Literary authors employ "scintillant" to evoke a vivid and transient brilliance that can describe both the natural world and the nuances of human emotion. It often illustrates physical phenomena—a dewy field shimmering at sunrise ([1]), starlight flickering in the vast night sky ([2], [3]), or clouds reflecting a radiant blue expanse ([4], [5]). At the same time, the word imparts a metaphorical luster to character and wit, whether in the glistening tears of a poignant moment ([6]) or the sharp, lively humor of a spirited dialogue ([7], [8]). Even in depictions of dramatic events and ethereal presences, "scintillant" encapsulates a sense of luminous energy that is both fleeting and intensely expressive ([9], [10], [11]).
  1. I went down into the garden somewhere about the hour of sunrise, through the wet grass that was all scintillant with dew.
    — from The Strolling Saint; being the confessions of the high and mighty Agostino D'Anguissola, tyrant of Mondolfo and Lord of Carmina, in the state of Piacenza by Rafael Sabatini
  2. How should the pure, pale moon dispute the sun; Or the innumerable company Of scintillant stars, though banded all as one?
    — from A Few More Verses by Susan Coolidge
  3. We could just see the parallelogram of Orion, with red Betelguese at one corner, and across from it Rigel, scintillant like a blue diamond.

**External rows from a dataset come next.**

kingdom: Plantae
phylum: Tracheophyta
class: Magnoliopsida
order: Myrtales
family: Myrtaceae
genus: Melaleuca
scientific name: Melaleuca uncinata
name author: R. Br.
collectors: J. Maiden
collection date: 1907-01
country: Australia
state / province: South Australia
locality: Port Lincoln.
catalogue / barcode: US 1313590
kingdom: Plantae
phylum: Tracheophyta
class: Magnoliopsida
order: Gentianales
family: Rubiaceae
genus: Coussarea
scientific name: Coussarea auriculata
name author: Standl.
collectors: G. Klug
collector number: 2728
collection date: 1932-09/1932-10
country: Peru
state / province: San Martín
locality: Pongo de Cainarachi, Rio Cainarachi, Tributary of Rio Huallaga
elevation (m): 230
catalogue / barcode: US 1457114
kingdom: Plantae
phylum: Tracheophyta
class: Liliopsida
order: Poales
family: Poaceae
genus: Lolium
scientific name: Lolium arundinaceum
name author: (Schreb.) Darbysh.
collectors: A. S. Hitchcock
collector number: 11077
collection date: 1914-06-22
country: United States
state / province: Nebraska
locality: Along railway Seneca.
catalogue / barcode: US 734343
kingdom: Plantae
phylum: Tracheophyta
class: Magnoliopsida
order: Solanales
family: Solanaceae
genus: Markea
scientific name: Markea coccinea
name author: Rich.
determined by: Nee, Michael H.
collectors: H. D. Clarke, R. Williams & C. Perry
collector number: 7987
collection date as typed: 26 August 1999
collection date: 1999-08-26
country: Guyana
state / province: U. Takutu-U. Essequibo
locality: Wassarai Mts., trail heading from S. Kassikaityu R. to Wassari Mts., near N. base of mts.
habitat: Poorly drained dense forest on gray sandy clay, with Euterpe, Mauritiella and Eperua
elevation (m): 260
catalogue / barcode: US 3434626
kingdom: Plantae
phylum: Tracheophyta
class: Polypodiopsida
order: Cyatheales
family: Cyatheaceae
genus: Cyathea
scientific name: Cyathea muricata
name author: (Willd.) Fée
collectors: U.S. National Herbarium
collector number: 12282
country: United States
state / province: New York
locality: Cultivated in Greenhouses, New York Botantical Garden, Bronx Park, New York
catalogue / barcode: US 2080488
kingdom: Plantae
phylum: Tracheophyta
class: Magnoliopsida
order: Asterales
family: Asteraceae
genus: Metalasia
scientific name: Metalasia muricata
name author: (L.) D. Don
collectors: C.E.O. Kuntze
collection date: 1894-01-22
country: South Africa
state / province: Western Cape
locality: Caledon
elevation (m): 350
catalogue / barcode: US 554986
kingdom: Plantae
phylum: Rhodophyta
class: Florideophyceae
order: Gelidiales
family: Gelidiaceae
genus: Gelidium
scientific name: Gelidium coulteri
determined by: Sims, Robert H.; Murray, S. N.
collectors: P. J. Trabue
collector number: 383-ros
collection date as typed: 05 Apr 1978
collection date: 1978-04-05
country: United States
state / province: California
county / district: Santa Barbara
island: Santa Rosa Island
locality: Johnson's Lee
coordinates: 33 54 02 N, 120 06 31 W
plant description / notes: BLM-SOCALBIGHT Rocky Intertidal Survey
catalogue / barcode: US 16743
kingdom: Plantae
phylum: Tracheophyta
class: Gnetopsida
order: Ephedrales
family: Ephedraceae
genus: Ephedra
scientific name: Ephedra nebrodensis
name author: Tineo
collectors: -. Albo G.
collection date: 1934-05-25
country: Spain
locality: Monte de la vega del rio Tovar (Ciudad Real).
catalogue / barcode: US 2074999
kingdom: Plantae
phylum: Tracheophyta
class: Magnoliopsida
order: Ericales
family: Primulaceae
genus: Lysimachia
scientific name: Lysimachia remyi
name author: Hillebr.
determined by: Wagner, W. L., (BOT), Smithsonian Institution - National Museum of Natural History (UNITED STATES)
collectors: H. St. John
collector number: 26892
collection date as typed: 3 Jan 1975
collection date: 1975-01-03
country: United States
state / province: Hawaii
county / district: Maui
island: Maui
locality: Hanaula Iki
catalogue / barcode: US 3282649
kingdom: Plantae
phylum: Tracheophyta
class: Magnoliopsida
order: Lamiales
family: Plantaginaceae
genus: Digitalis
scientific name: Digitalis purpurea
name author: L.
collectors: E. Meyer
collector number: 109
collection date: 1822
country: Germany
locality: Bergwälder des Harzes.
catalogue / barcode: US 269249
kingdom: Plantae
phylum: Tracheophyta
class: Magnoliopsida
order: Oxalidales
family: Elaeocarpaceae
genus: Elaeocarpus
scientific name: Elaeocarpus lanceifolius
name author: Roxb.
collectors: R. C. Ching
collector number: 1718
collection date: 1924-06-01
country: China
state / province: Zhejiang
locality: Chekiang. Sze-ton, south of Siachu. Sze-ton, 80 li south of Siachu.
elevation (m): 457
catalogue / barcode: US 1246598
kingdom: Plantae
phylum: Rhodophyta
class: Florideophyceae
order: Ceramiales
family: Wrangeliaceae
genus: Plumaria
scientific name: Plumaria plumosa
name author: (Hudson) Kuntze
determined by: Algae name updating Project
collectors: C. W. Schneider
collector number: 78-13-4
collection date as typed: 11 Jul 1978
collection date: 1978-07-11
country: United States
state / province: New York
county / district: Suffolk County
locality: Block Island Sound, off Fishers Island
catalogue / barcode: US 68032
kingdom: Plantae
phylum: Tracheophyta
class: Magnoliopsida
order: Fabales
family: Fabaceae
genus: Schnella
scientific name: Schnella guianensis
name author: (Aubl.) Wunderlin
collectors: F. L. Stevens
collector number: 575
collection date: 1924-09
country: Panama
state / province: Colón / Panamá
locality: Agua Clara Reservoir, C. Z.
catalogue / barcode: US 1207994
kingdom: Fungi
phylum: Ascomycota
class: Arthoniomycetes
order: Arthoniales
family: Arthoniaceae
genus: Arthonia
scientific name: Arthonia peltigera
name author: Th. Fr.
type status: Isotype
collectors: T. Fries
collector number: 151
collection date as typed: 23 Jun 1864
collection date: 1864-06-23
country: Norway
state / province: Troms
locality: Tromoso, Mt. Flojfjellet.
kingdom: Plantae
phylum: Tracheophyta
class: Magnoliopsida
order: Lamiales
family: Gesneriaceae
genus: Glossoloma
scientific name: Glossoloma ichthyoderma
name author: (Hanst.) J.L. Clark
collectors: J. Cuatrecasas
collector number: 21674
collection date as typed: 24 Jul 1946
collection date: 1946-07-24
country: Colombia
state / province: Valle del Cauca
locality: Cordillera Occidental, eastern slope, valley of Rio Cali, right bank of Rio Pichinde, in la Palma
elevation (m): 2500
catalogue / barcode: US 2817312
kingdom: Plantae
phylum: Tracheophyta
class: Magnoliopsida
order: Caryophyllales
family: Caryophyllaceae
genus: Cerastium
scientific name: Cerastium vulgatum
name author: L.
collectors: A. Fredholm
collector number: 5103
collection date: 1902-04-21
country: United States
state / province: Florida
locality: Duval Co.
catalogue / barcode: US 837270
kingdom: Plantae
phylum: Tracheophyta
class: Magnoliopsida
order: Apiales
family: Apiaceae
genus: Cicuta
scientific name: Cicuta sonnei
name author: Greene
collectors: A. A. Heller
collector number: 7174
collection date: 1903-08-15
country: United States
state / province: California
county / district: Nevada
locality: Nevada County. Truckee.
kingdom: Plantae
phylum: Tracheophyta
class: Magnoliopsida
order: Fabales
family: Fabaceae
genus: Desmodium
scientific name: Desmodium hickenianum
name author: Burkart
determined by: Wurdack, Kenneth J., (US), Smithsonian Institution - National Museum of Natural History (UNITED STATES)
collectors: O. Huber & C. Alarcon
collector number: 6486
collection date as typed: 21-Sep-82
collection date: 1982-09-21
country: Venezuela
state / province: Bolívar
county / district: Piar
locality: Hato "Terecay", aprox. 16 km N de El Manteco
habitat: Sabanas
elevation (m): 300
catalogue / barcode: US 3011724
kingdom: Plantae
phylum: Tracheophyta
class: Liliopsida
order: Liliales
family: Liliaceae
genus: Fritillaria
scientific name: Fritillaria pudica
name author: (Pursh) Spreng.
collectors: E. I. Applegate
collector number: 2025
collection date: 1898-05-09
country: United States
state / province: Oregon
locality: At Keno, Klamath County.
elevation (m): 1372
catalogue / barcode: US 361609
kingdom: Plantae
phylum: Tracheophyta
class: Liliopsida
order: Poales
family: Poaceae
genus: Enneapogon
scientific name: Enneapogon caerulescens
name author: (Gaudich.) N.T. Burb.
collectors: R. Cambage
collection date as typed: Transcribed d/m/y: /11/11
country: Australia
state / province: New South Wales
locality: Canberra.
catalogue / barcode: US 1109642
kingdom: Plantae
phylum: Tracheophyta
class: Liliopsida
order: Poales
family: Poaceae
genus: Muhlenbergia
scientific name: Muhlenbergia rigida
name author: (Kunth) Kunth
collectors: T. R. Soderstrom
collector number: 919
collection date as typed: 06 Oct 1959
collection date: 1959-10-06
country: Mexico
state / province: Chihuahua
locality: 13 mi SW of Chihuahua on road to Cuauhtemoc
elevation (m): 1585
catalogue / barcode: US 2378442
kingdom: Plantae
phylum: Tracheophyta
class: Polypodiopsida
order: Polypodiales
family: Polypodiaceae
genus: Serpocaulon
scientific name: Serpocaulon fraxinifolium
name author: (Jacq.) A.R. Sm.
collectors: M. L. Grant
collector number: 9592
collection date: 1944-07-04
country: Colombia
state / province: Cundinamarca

    — from Out Around Rigel by Robert H. Wilson
  4. Great, heavy, fantastic-shaped clouds, pearl-white with pearl-grey shadows, piled themselves up against the scintillant dark blue of the sky.
    — from My Friend Prospero by Henry Harland
  5. Great, heavy, fantastic-shaped clouds, pearl-white with pearl-gray shadows, piled themselves up against the scintillant dark blue of the sky.
    — from Composition-Rhetoric by Stratton D. (Stratton Duluth) Brooks
  6. He remembered her as he had first seen her, lifting her head from her outstretched arms, her eyes scintillant with tears.
    — from Phases of an Inferior Planet by Ellen Anderson Gholson Glasgow
  7. For scintillant wit and unflagging good humour, read his essays on the Teeth, the Hair and the Stomach.
    — from When Winter Comes to Main Street by Grant M. (Grant Martin) Overton
  8. NICOLLE said of a scintillant wit, "He vanquishes me in the drawing-room, but surrenders to me at discretion on the stairs."
    — from Literary Character of Men of GeniusDrawn from Their Own Feelings and Confessions by Isaac Disraeli
  9. Daunt had seen many such affairs where the blending of colors and sounds, the scintillant shifting of forms, had been but a maze.
    — from The Kingdom of Slender Swords by Hallie Erminie Rives
  10. To him there was in it the "scintillant iron," "the strong arm, ruddy at times with the tongues of promethean fire."
    — from Representative Plays by American Dramatists: 1856-1911: Paul Kauvar; or, Anarchy by Steele MacKaye
  11. God’s air, the Allfather’s air, scintillant circumambient cessile air.